Isn't it a little similar showing the relation between optimal speed and braking distance and signal spacing? In that the optimal speed train should have for throughput depend on the relation between the signal spacing and its speed, as such trains couldn't go faster, their braking distance would have not match the signal spacing of the track they are in.
Or in other words if they were to go faster than a certain speed, they would have to brake too early due to their braking distance reaching the next block, and as such their "best" speed would not be maintained, they would take more time to cross a block, there is a "optimal" speed depending on the train composition and signal spacing, which the train will "naturally" reach or try to reach, which is a certain relation between their braking distance and the bloc length, so that it's as much as possible occupied.

This is considering "density" is made stable at all time because otherwise the trains would "disappear". There is always the same number of trains existing at all time during setup, when one disappear, one reappear.

I'm thinking it is related to your previous observation somehow :

Interestingly, throughput is always highest when braking distance = train length + block length, whatever speed that ends up being.

I've tried to read the math this WE, but i was still haunted by your previous graph, this is way beyond my current level, i'm not able to contribute much anymore i feel i'd better focus on trains and making some tests in game or illustrations that demonstrate situations that are predicted by the model, to go along with the graph you made so it's easier to use and understand when train behave in a predicted way, and what is outside the scope of the model. ( stop and go, like traffic jams, but also different trains compositions interactions or uneven signal spacing , and how to measure the expected throughput of a straight rail piece between 2 junctions, when or what is the limiting factor such things.

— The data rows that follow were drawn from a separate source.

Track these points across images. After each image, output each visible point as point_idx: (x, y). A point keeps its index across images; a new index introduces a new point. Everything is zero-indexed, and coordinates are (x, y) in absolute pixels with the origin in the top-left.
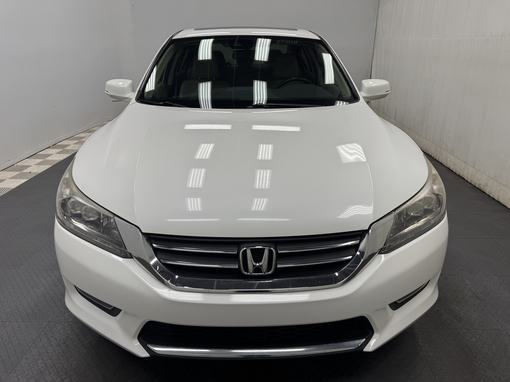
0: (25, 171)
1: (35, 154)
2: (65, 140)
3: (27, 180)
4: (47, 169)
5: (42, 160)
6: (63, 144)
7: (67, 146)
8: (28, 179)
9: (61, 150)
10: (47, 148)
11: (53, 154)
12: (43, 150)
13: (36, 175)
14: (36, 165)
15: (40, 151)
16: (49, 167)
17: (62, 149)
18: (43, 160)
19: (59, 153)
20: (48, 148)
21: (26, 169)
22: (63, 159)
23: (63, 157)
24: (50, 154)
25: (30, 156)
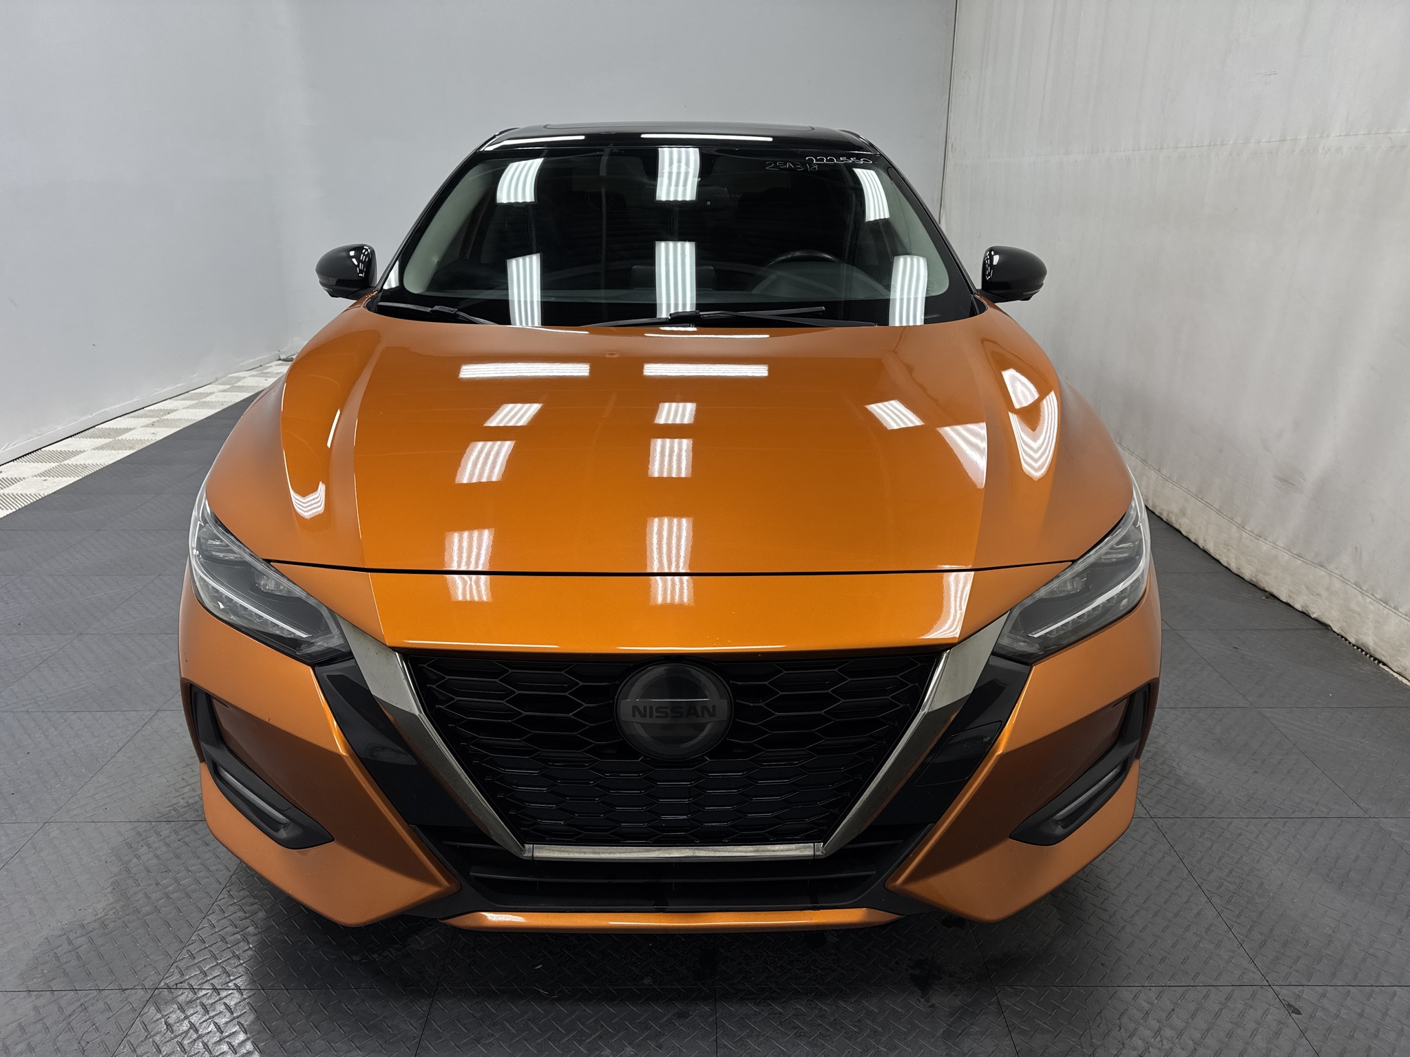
0: (7, 491)
1: (37, 450)
2: (120, 416)
3: (11, 511)
4: (65, 487)
5: (53, 465)
6: (115, 427)
7: (127, 430)
8: (14, 510)
9: (108, 440)
10: (71, 436)
11: (84, 451)
12: (60, 441)
13: (37, 501)
14: (39, 477)
15: (51, 444)
16: (71, 482)
17: (111, 440)
18: (56, 464)
19: (102, 448)
20: (73, 435)
21: (11, 487)
22: (111, 463)
23: (112, 456)
24: (78, 450)
25: (23, 456)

I'm not sure i ca handle the answers you gave there but i already have plenty of other questions for those tests :

What if i forgot a signal and it stays as ghost and i can't see it ? how is going to impact the throughput ? should i consider the smallest block ? or an average ? and can a junction be considered using those formula as 1 long block and then count the proportion of trains occupying it to try and predict the throughput ? , starting simple with just an X crossing without turns, then adding 1 turn possibilities and measuring each time ? the quest for knowledge is infinite maybe there are other direction i wouldn't feel lost

[mrvn]

Does anyone have a formula for the maximum throughput of a rail line?

Hot take:
Purely speed-derived train throughput means nothing if cargo is not being actually delivered anywhere.

For usual cargo max throughput is 27.69 items per second per stack inserter working, in ideal case (12 inserters) it'll be 332,28 items per second per wagon loading/unloading.
As unit count per wagon varies depending on cargo, exact load/offload time may vary. Worst case scenario (4000 items in wagon) = 12,04 seconds to fill/empty the wagon.

For liquids, it's ABOUT 12000 units per second per pump, ABOUT 36000 units per second per wagon w/ 3 pumps. Actual speed will be slower due to fluid mechanics peculiarities.
Wiki sez that three pumps are emptying full fluid wagon in 1.8 seconds.

Cheers!

You can have more than one loading/unloading station with a single rail line connecting them long distance.